#### [Problem requirements]
Go through the data below and return each line where the string "eden" appears.

#### [Data records]

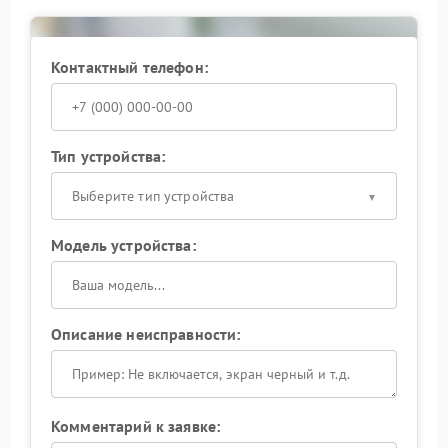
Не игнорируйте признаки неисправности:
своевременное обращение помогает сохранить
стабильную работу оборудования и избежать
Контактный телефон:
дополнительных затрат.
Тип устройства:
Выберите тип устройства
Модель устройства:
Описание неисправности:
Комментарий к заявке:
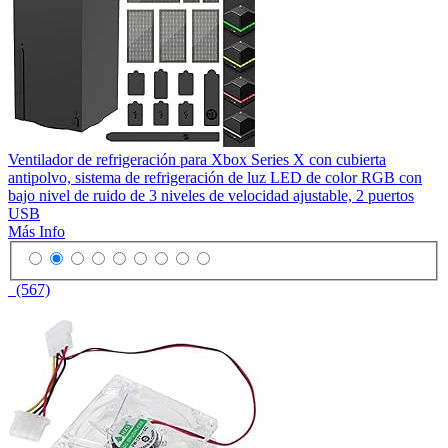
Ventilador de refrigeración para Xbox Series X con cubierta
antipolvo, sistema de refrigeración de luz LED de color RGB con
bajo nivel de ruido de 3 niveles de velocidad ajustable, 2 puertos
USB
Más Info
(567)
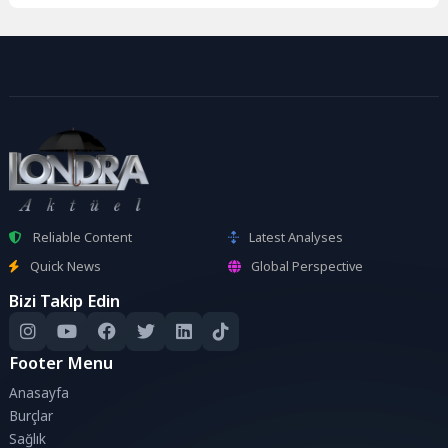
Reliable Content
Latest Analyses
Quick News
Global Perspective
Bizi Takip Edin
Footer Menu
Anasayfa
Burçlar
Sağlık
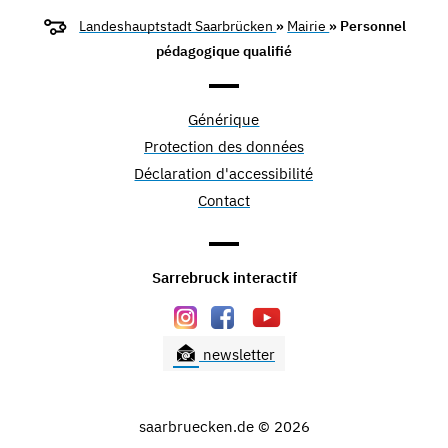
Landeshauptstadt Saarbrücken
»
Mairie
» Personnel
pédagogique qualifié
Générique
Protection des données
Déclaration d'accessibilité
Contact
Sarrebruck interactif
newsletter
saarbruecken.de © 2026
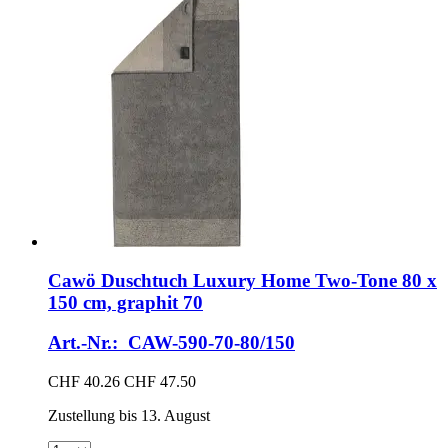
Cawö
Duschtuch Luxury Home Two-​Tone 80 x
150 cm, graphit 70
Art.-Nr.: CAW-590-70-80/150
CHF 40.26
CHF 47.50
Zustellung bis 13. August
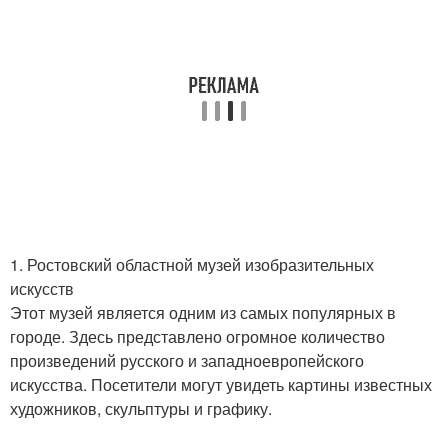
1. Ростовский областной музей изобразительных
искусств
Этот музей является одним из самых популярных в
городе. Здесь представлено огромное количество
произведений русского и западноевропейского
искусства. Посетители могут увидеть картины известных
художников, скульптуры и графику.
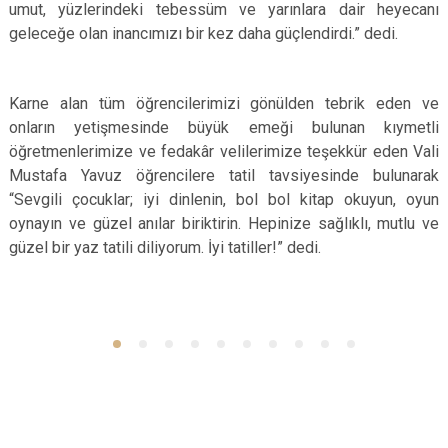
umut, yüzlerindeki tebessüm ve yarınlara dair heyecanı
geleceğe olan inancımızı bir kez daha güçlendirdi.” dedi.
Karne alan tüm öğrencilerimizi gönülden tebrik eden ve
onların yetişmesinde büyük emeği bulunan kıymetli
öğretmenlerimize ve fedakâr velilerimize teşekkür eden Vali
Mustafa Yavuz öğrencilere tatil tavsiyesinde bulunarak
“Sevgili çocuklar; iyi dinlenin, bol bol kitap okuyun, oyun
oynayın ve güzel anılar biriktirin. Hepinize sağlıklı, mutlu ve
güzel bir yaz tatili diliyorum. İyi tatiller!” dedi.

#### [Task result]
Karne alan tüm öğrencilerimizi gönülden tebrik eden ve
öğretmenlerimize ve fedakâr velilerimize teşekkür eden Vali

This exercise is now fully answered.